§ Instructions for the task
Please copy every line of the records that contains the string "depth".

§ Dataset
##########

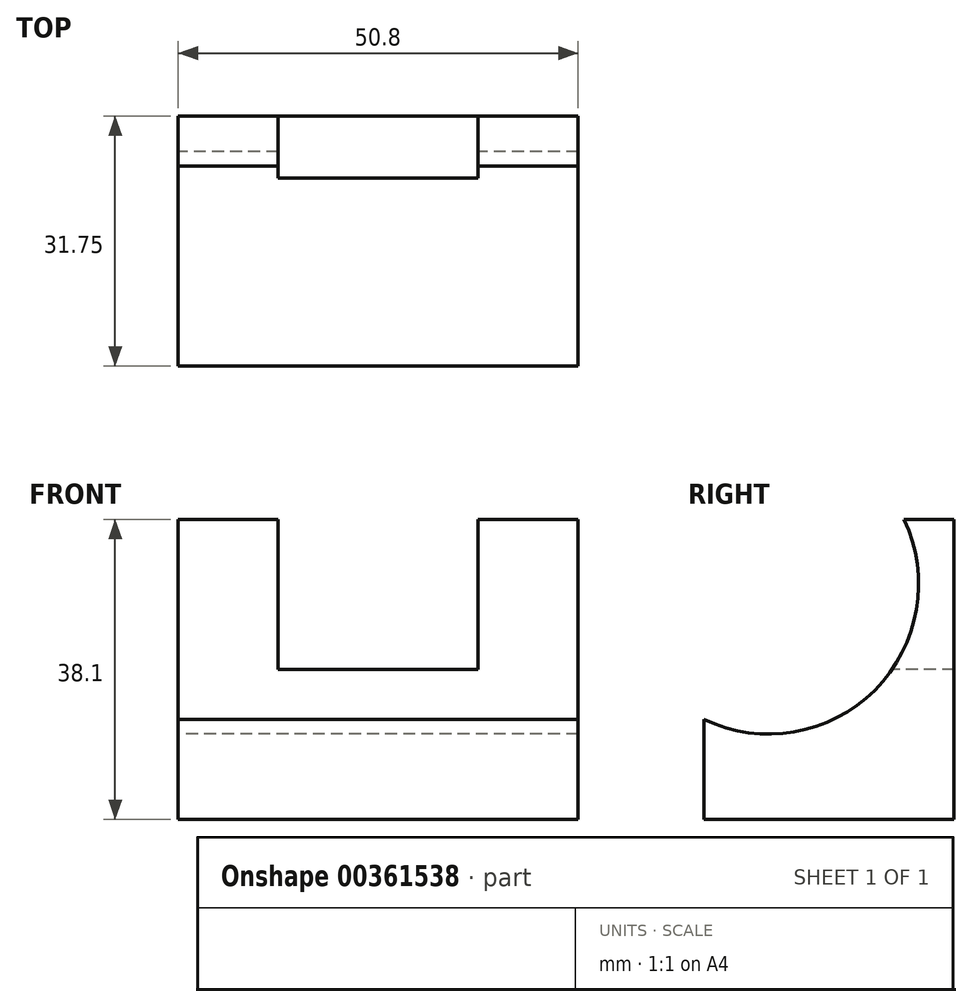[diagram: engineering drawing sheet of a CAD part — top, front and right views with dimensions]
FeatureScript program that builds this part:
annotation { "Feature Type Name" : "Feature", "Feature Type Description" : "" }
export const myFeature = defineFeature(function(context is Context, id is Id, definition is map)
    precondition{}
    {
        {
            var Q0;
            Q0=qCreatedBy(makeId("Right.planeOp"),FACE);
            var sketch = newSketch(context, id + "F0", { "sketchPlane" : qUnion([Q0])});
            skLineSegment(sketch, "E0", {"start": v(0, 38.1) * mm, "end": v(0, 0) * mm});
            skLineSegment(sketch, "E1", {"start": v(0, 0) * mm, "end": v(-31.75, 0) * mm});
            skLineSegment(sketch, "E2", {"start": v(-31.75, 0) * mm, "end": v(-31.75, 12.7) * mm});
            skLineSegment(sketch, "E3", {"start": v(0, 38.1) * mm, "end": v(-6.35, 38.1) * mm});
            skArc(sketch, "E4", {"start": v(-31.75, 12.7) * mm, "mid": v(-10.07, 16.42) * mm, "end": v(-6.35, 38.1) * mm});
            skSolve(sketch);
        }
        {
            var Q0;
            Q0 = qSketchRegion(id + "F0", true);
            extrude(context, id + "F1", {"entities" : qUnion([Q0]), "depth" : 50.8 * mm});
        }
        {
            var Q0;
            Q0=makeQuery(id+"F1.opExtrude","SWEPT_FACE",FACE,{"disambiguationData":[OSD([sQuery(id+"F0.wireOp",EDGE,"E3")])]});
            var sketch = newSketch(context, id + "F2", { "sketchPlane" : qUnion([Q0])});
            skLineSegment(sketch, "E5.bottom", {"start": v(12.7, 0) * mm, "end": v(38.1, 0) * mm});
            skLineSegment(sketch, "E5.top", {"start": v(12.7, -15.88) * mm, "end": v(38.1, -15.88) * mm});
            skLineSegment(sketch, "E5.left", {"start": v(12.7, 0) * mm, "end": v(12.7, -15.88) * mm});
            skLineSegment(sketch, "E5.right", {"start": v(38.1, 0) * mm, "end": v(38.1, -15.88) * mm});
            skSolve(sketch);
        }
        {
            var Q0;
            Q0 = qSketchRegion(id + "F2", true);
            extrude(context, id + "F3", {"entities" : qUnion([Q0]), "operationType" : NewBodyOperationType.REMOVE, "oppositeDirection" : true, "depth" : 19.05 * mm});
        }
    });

##########

§ The completed task
            extrude(context, id + "F1", {"entities" : qUnion([Q0]), "depth" : 50.8 * mm});
            extrude(context, id + "F3", {"entities" : qUnion([Q0]), "operationType" : NewBodyOperationType.REMOVE, "oppositeDirection" : true, "depth" : 19.05 * mm});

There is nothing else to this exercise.